# Relational algebra

## Relational Division

There are four approaches to manipulating relational databases, namely, Relational algebra, relational calculus, SQL, and QBE.

SQL (Structured query language) is the most popular query language that manipulates data in a relational database; While QBE (Query by example) is a fill-in-the-blanks approach to questioning a database. The user searches for information by filling out a query form on the display screen. QBE is developed by Microsoft and used in Microsoft Access database system.Relational algebra and Relational calculus are less widely used, because they are more difficult to use than SQL, and the WYSIWYG (what-you-see-is-what-you-get) query language QBE.

As the name of the manipulationa language implies, Relational algebra has a set of operations similar to traditional algebra (e.g., add minus, multiply, and divide). Relational algebra a standard for judging other data retrieval language, such as SQL. There are eight relational algebra operations that can be used with either one or two relations to create a new relation: restrict, project, product, union, intersect, difference, join, and divide. Among these, divide is the hardest relational operator to understand.

Division is in principle a partitioning operation. Thus 9/3 means partitioning a single group of 9 into a number of groups of 3 - in this case, 3 groups of 3. 9 is the dividend and 3 is divisor. As the name of this operation implies, relational division involves dividing one relation by another. Division requires that A and B have a set of attributes that are common to both relations.

In following case, relation A and B have the same set of attributes Y. Conceptually, A divided by B asks the question:

"Is there a value in the X column of A (e.g., x1) that has a value in the Y column of A for every value of y in the Y column of B?" This can be illustrated as bellow:

`A`
`-----------`
`X	Y`
`-----------`
`x1	y1`
`x1	y3`
`x1	y2`
`x2	y1`
`x3	y3`
`-----------`
` `
`B`
`-----`
`Y`
`-----`
`y1`
`y2`
`----`
` `
`A DIVIDE B`
`----------`
`X`
`----------`
`x1`
`----------`

When you examine the X column of A, you find there there are rows (x1,y1) and (x1, y2). That is, for x1, there is a value in the Y column of A for every value of y in the Y coloumn of B. Thus, the result of the division is a new relation with a single row and column containing the value x1.

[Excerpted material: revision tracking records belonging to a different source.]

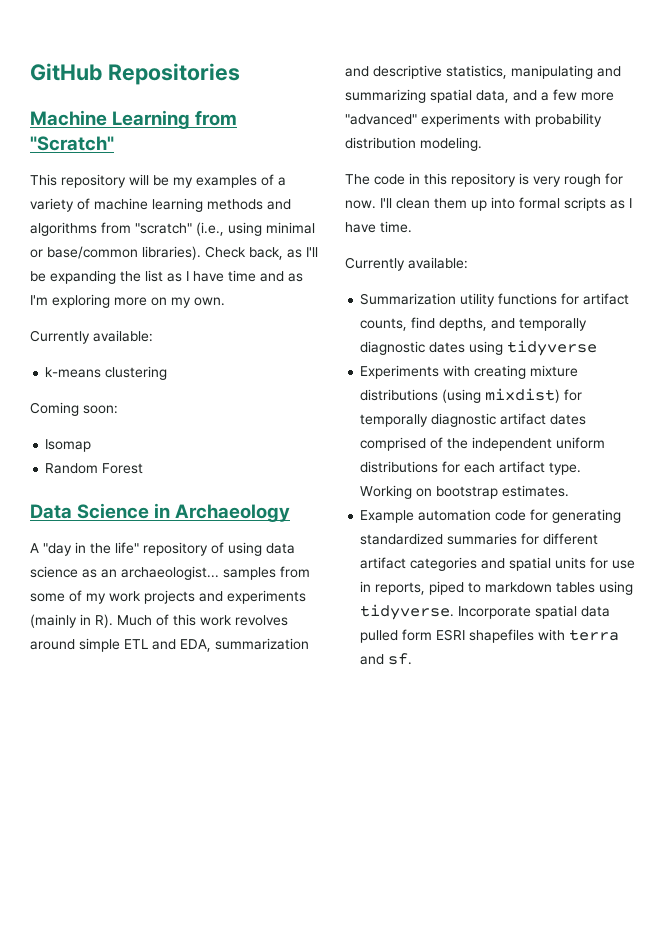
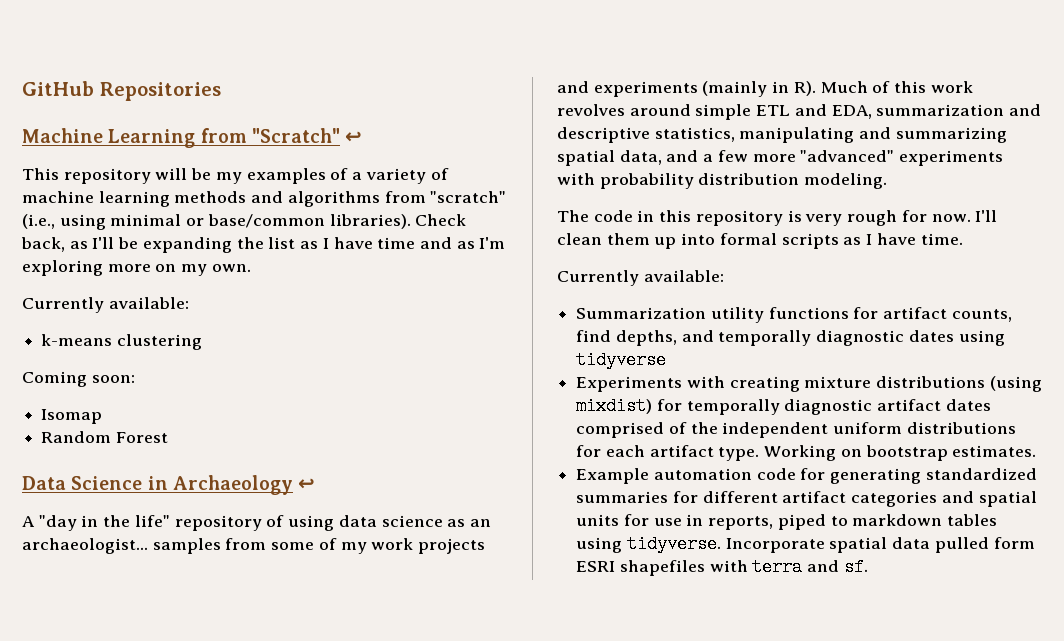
(114, 143) none -> [345,131,363,143] ↩
(291, 513) none -> [298,478,316,490] ↩

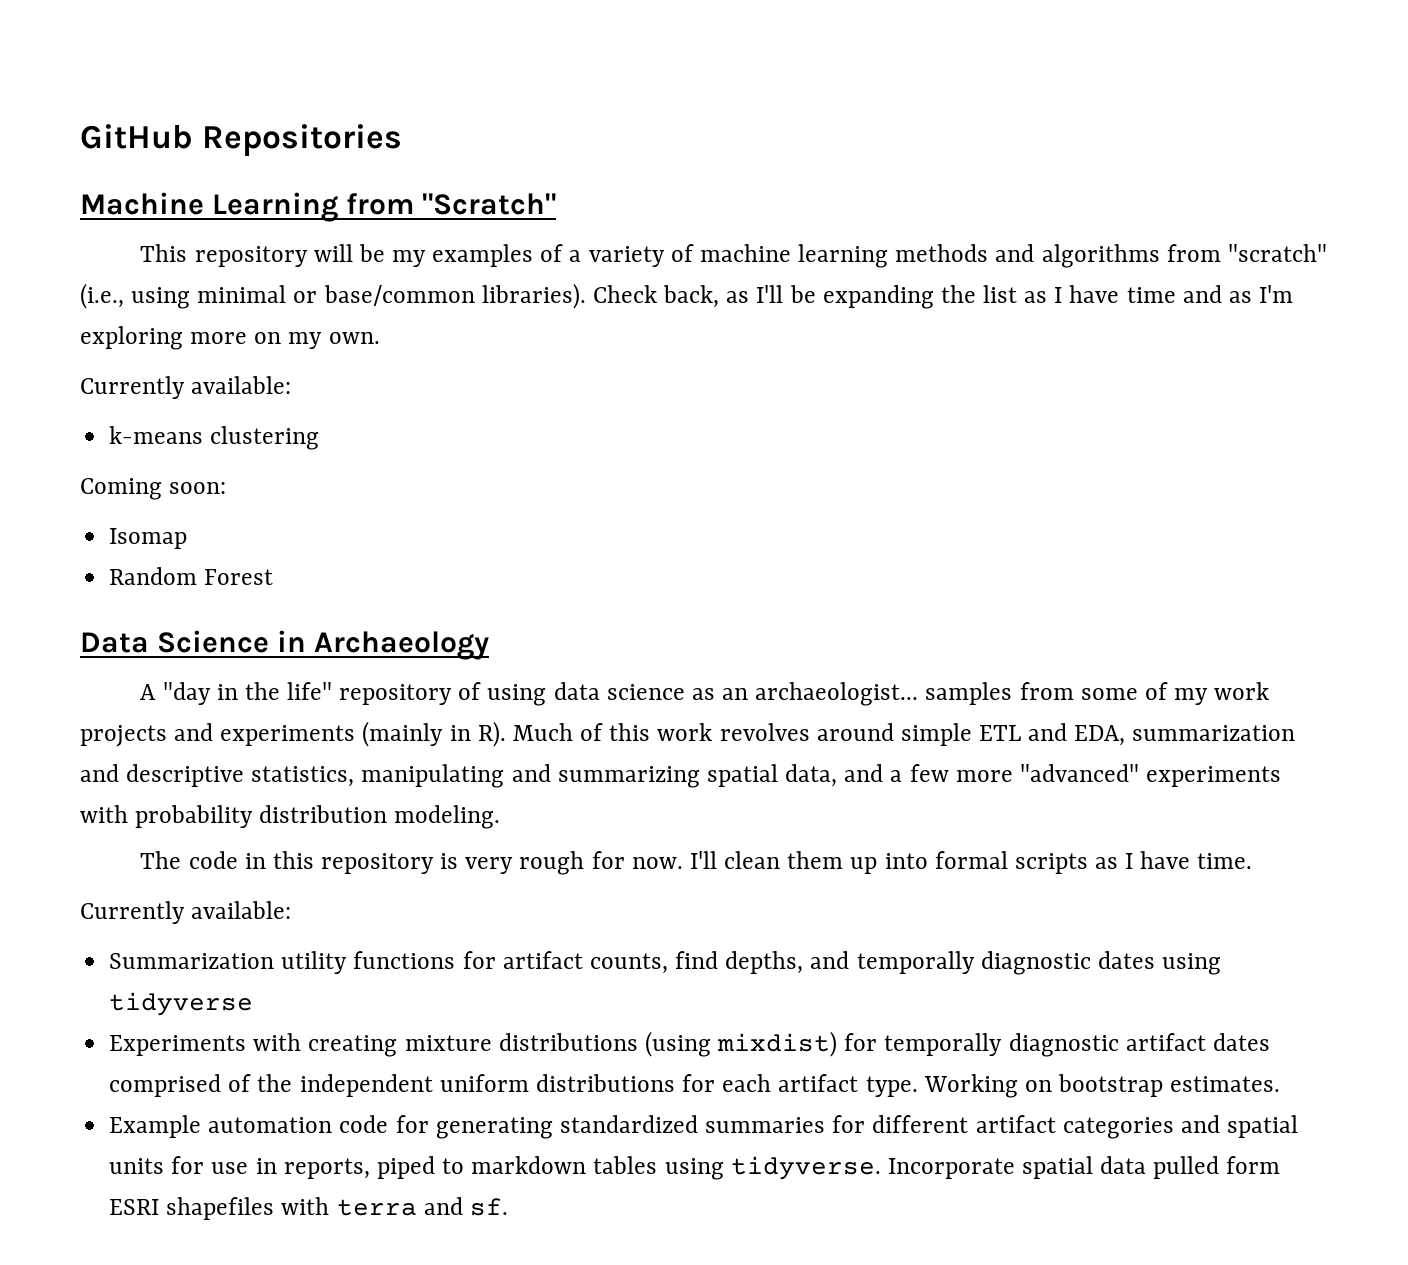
[345,131,363,143] ↩ -> (557, 204) none
[298,478,316,490] ↩ -> (490, 645) none

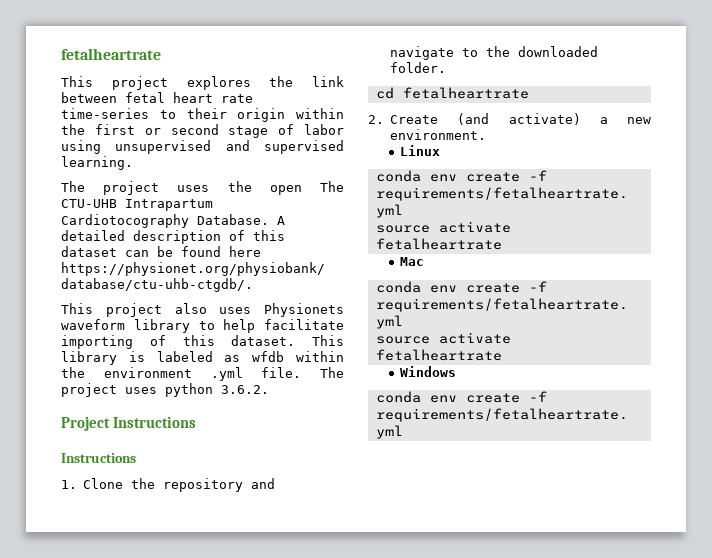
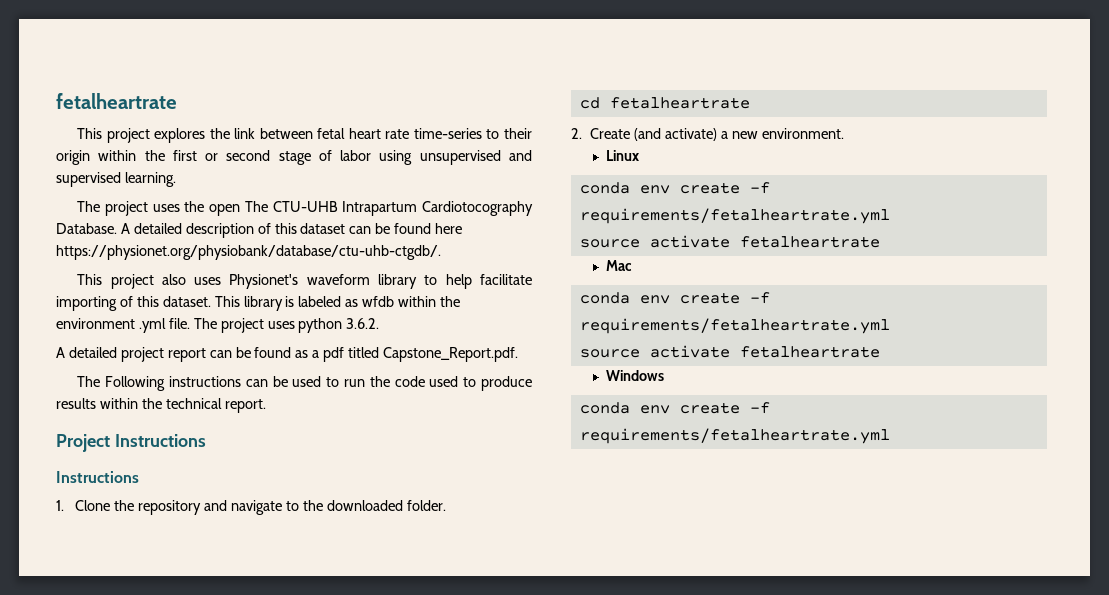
[264,303,344,317] Physionets -> [229,274,299,289] Physionet's
(269, 389) none -> [56,347,519,362] [77,376,532,391] [56,398,266,413] // A detailed project report can be found as a pdf titled Capstone_Report.pdf. // The Following instructions can be used to run the code used to produce results within the technical report.

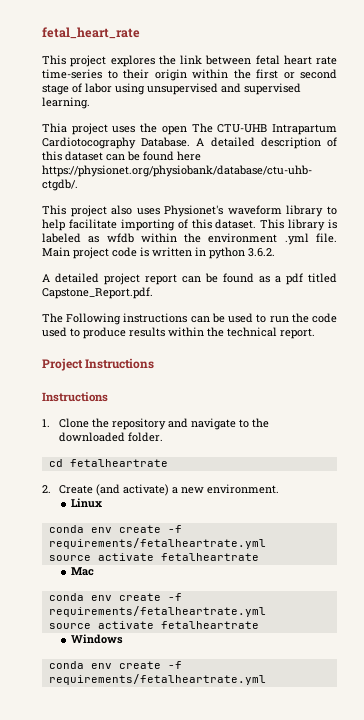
[56,93,177,109] fetalheartrate -> [42,27,140,39] fetal_heart_rate
[77,201,101,212] The -> [42,123,67,133] Thia
[193,318,295,333] The project uses -> [42,247,206,259] Main project code is written in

In this example, we can ask an alternative question, "which values of X share the subset {y1,y2} of Y?" By inspecting relation A, we can verify that only x1 of X has corresponding Y entries of both 'y1' and 'y2'. Put another way, the tuples of A are grouped by the common denominator or divisor (y1,y2). This can be shown in the relation A' - which is an intermediate result of division:

`A'`
`-----------`
`X	Y`
`-----------`
`x1	y1`
`x1	y2`
`-----------`

Division does not always yield whole groups of the divisor, e.g., 7 รท 2 gives 3 groups of 2 and a remainder group of 1. Relational division too can leave remainders but, much like integer division, we ignore remainders and focus only on constructing whole groups of the divisor. In this case, other tuples (the remainder of the division) are ignored. Thus the result is x1.

Reference:

Richard T. Watson Data Management, Databases and Organization, John Wiley & Sons, Inc.